**** MATERIAL FOR THE TASK ****

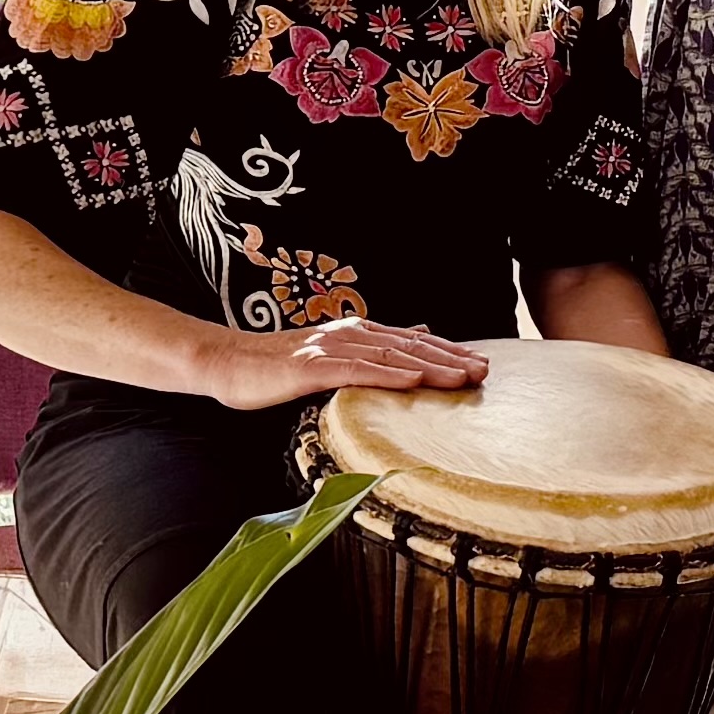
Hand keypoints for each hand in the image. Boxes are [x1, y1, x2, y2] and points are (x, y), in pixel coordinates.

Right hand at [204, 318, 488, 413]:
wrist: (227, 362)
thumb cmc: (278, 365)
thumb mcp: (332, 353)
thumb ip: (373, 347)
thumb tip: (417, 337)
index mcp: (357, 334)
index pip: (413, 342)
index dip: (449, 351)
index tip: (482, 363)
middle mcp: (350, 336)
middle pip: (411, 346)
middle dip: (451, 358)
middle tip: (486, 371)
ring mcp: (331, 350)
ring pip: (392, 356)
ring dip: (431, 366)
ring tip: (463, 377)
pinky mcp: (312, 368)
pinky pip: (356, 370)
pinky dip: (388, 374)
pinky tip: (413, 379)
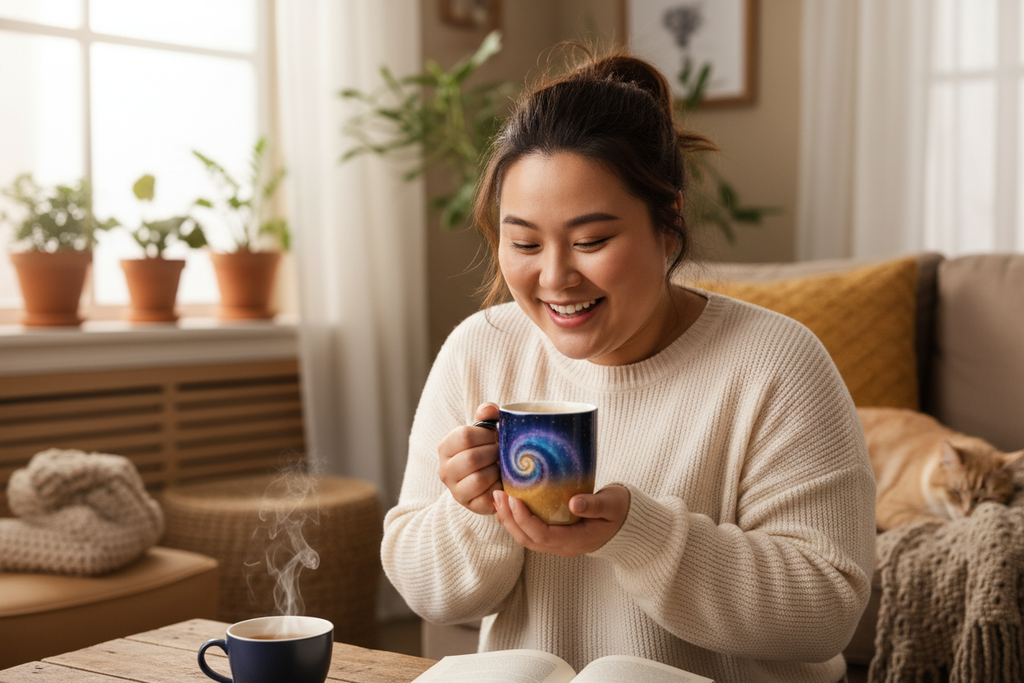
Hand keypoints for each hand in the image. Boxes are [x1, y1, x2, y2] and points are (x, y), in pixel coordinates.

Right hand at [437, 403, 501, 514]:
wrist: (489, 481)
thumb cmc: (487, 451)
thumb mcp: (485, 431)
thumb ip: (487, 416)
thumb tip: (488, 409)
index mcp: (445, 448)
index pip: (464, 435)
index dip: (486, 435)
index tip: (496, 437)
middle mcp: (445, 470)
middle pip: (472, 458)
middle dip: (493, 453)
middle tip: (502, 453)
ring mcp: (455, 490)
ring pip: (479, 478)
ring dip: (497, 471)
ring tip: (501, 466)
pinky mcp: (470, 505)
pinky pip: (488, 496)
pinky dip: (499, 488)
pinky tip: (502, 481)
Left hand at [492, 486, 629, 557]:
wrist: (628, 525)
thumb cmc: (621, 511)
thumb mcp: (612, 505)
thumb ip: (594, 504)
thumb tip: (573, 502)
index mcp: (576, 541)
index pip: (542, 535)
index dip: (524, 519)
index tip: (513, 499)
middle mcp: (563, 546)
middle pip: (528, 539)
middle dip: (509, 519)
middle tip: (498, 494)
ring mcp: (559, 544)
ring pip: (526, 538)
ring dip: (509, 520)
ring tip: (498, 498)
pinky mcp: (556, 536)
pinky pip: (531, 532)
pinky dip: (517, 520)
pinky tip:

****

WHAT IS EXPECTED => Starting at the line above that has "index mcp: (357, 334)" and ending at the line that has "pinky mcp: (556, 536)", copy each line exactly, leaving the pictures out and adding nothing.

ANSWER BELOW =>
index mcp: (357, 334)
index pip: (413, 342)
index dip: (449, 351)
index tip: (482, 363)
middle mcp: (350, 336)
middle pip: (411, 346)
middle dip: (451, 358)
middle tip: (486, 371)
ring mcp: (331, 350)
ring pip: (392, 356)
ring dip: (431, 366)
ring tip: (463, 377)
pinky mcp: (312, 368)
pinky pip: (356, 370)
pinky dip: (388, 374)
pinky tip: (413, 379)
Hand keypoints for each hand in the image. Boxes are [x1, y1, x2, y2] and points are (x, y), in pixel coordinates.

Right hand at [437, 403, 501, 514]:
wrist: (489, 481)
thumb cmc: (487, 451)
thumb mcp: (485, 431)
thumb ip: (487, 416)
thumb tip: (488, 409)
index mcp: (445, 448)
index pip: (464, 435)
index dip: (486, 435)
index tip: (496, 437)
middle mcp: (445, 470)
middle pip: (472, 458)
middle dip: (493, 453)
middle tip: (502, 453)
ring mcp: (455, 490)
ring pip: (479, 478)
ring dip: (497, 471)
ring tip: (501, 466)
pinky mcp: (470, 505)
pinky pip: (488, 496)
pinky dip: (499, 488)
pinky tip: (502, 481)
Left hand at [492, 486, 629, 557]:
wrist: (628, 525)
thumb cmc: (621, 511)
thumb mcp: (612, 505)
thumb ip: (594, 504)
thumb tip: (573, 502)
index mcp: (576, 541)
index pip: (542, 535)
index dip: (524, 519)
index tip: (513, 499)
middle mcp: (563, 546)
middle pip: (528, 539)
middle dip: (509, 519)
middle tip: (498, 494)
ring mcp: (559, 544)
ring pip: (526, 538)
ring dip: (509, 520)
ring tip: (498, 498)
pinky mcp: (556, 536)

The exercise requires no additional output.